◆ **Extract to read**:

+ + + + +

In the Persian camp, the Greeks found the tent of Xerxes himself, which he had left for Mardonius, not wishing to be cumbered with too much baggage in his flight from Greece. When Pausanias saw it, he,

seeing the furniture of Mardonius furnished with gold and silver and hangings of different colours, ordered the bakers and the cooks to prepare a meal as they were used to do for Mardonius. Then when they did this as they had been commanded, it is said that Pausanias seeing the couches of gold and of silver with luxurious coverings, and the tables of gold and silver, and the magnificent apparatus of the feast, was astonished at the good things set before him, and for sport he ordered his own servants to prepare a Laconian meal; and as, when the banquet was served, the difference between the two was great, Pausanias laughed and sent for the commanders of the Hellenes; and when these had come together, Pausanias said, pointing to the preparation of the two meals severally: "Hellenes, for this reason I assembled you together, because I desired to show you the senselessness of this leader of the Medes, who having such fare as this, came to us who have such sorry fare as ye see here, in order to take it away from us." Thus it is said that Pausanias spoke to the commanders of the Hellenes.

After the battle of Salamis, the Persian ships had withdrawn to Samos, and those of the Greeks to Delos, where they had spent the winter. In the spring, when the armies were marching out to meet at Plataea, the fleets moved slowly towards the Ionian coast, and on the same day as the battle of Plataea, so Herodotus tells us, they met in a fierce sea-fight, in which the Persians were completely routed. Thus on the same day, by land and sea, the Barbarian was defeated and Greece was free. She had proved that right was greater than might, and that in the cause of freedom the weaker might stand against the stronger and prevail.

+ + + + +

◆ **To-do list**:
a) In the Plataea passage, what kind of meal did Pausanias have his own servants prepare for sport?
b) Write out everything in the Plataea passage from "After the battle" down to "stronger and prevail.".
The records after this point are separate from the Plataea passage.

+ + + + +

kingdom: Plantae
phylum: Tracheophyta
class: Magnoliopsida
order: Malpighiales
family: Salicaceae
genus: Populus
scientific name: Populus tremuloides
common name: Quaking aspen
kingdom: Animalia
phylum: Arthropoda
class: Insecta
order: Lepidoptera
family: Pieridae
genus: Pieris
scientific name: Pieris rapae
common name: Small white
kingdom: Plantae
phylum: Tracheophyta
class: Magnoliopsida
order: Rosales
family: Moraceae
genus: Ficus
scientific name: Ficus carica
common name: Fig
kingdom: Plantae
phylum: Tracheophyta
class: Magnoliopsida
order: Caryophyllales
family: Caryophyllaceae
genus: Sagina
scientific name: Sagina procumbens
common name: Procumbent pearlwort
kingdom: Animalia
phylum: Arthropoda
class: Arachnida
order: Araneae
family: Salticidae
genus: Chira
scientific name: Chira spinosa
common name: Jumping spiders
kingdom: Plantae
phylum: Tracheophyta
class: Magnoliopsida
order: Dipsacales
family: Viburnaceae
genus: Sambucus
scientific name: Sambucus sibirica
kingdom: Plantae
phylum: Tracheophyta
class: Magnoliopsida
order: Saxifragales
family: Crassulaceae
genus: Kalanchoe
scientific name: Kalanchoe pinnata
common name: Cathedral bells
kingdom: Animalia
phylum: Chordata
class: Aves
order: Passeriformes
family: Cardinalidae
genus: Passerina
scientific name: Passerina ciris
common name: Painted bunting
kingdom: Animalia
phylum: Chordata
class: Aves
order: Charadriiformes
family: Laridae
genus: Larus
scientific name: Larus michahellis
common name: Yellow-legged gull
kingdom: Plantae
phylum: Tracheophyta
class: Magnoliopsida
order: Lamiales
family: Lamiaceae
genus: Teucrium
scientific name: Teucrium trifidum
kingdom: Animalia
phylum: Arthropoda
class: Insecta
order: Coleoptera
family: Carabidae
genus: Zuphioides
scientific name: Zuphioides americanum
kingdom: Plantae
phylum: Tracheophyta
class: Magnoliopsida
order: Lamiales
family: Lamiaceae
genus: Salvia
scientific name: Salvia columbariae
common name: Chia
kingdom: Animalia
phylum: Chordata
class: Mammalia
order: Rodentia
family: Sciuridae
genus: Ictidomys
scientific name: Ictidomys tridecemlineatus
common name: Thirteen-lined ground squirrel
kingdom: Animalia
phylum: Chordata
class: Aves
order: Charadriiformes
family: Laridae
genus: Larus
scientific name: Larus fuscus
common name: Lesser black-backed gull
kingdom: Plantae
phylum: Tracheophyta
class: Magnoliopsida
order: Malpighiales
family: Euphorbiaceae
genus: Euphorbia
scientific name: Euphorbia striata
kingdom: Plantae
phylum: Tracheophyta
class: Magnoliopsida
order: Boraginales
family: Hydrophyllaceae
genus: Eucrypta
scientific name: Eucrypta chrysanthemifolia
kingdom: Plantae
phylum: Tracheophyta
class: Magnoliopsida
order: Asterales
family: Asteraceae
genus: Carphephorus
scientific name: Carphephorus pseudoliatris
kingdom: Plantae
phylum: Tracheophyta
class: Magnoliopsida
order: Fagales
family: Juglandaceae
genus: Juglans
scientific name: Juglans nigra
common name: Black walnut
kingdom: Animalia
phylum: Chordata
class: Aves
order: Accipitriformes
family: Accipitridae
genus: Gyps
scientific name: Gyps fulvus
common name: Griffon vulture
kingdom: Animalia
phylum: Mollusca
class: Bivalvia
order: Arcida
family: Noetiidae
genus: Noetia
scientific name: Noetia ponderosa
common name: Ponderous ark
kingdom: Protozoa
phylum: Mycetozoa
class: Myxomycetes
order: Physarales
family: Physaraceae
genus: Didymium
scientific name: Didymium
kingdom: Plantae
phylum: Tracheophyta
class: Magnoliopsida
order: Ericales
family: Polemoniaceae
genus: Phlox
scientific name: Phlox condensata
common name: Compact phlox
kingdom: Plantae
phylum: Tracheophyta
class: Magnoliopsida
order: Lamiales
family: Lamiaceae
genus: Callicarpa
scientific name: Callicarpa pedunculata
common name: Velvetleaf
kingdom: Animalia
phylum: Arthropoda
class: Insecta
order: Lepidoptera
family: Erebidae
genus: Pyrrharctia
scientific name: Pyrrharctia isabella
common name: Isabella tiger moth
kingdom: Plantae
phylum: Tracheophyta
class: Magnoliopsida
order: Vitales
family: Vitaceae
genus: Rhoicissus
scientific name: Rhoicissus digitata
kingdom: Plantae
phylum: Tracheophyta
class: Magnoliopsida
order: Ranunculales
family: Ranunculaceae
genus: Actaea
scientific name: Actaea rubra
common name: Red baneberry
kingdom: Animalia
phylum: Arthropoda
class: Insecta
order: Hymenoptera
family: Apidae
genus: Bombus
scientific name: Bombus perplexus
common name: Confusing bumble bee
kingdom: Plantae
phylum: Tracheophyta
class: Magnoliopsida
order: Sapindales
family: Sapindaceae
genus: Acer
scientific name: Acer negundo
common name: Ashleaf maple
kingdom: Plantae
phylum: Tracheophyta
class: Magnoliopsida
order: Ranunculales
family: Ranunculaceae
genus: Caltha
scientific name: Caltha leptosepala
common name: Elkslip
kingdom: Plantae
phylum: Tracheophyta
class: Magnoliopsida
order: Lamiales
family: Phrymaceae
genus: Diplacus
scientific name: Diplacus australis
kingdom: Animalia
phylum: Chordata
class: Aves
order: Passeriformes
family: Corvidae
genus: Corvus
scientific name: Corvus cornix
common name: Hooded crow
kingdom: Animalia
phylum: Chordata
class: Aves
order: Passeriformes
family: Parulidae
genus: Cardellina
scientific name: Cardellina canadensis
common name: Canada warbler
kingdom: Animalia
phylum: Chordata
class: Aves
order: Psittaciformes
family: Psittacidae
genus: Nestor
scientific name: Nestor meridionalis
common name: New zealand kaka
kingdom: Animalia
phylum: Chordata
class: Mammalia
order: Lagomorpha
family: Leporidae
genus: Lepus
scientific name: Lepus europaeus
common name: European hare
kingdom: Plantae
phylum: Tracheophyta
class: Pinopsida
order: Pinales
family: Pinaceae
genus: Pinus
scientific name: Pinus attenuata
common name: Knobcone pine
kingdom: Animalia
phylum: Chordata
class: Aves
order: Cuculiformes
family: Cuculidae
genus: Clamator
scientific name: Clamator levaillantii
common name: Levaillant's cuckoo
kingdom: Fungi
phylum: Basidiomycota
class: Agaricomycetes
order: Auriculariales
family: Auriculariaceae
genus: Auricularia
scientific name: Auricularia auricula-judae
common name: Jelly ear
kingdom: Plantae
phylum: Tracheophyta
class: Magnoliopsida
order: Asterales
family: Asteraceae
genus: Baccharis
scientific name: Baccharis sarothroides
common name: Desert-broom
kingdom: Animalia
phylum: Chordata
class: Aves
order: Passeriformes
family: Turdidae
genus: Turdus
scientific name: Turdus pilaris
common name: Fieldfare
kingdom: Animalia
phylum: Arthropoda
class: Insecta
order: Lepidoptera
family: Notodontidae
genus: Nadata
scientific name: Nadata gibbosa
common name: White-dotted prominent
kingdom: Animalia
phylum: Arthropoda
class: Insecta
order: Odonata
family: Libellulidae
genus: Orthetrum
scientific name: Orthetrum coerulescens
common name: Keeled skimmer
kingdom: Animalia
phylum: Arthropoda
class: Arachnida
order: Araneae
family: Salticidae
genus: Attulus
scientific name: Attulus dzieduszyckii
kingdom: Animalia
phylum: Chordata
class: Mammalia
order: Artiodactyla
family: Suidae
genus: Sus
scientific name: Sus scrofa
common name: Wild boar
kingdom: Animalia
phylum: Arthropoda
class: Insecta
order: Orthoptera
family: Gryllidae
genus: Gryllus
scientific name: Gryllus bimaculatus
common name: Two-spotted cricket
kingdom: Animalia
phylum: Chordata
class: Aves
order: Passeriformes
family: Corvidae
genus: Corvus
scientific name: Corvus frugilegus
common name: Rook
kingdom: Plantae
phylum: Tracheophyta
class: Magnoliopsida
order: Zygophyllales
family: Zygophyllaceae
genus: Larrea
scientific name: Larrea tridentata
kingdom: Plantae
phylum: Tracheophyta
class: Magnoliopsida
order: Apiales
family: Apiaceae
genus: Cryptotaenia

+ + + + +

◆ **Results**:
a) A Laconian meal.

b)
After the battle of Salamis, the Persian ships had withdrawn to Samos, and those of the Greeks to Delos, where they had spent the winter. In the spring, when the armies were marching out to meet at Plataea, the fleets moved slowly towards the Ionian coast, and on the same day as the battle of Plataea, so Herodotus tells us, they met in a fierce sea-fight, in which the Persians were completely routed. Thus on the same day, by land and sea, the Barbarian was defeated and Greece was free. She had proved that right was greater than might, and that in the cause of freedom the weaker might stand against the stronger and prevail.